The rule would delay certain requirements of the programs for a year and either exempt some providers from participation or provide more flexibility for eligible providers to meet QPP requirements.
The administrative burden is an unfortunate consequence of the QPP initiative that allows providers to choose from the Advanced Alternative Payment Models (APM) or the Merit-based Incentive Payment System (MIPS). The system replaces Medicare Meaningful Use, the Physician Quality Reporting System, and the Value-based Payment Modifier.

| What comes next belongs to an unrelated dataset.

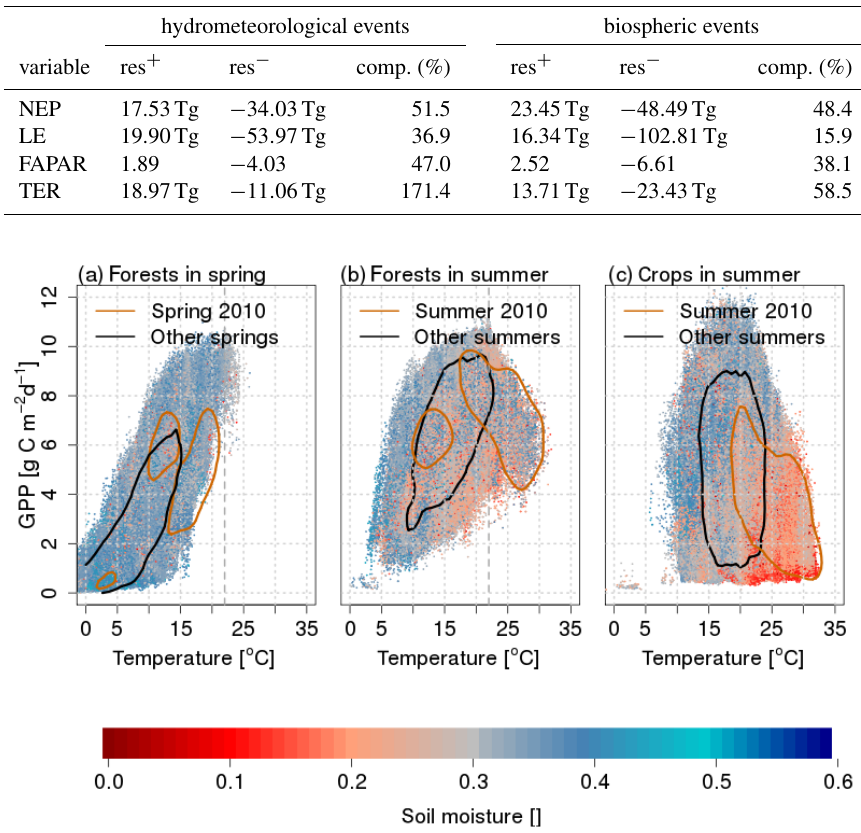
Figure 8. Temperature optimality for GPP in (a) forests during spring, (b) forests during summer, and (c) crops during summer. Contour lines enclose 75% of the data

Under the proposal, CMS would exclude eligible clinicians who bill less than $90,000 in Medicare Part B charges or who see fewer than 200 Part B beneficiaries. That is substantially different from the 2017 low-volume thresholds of less than $30,000 in Part B charges or fewer than 100 Part B beneficiaries.
CMS is responding to protests from the healthcare industry that Matthew Amodeo, JD, partner with the Drinker Biddle law firm in Albany NY. Physicians were happy to be rid of the sustainable growth rate formula that was replaced by the QPP initiative, but many found the MIPS reporting overwhelming, he says.
“It’s a very big hardship on small practices to do this reporting, and also for rural practices which tend to coincidentally be smaller, but they also have patient populations that are sicker and costlier. They tend to have more chronic conditions, more comorbidities, limitations on their access to the case, so it’s challenging to these physicians already on a cost basis,” Amodeo says. “They have high demands on their time from these patient encounters, so these additional reporting burdens on top of that can have a real impact. It’s administratively a burden and cost-wise too much of a burden.”
CMS responded by changing the requirements so that about another 135,000 physicians would be exempt from compliance, Amodeo says, and about half of those are from small practices. That brings the total number of exempt physicians in the country to about 835,000, he says.
CMS also has proposed keeping the cost portion of the total score at a 0% weight for 2018 reporting instead of increasing it to 10% weight as originally planned.
The physician also would still be able to use 2014 Edition Certified Electronic Health Record Technology (CEHRT) for the 2018 performance year instead of moving to the 2015 edition.
“CMS is becoming much more responsive to industry input, much more flexible, and reacting to what is really happening in healthcare on a day-to-day basis,” Amodeo says. “This is good evidence of that.”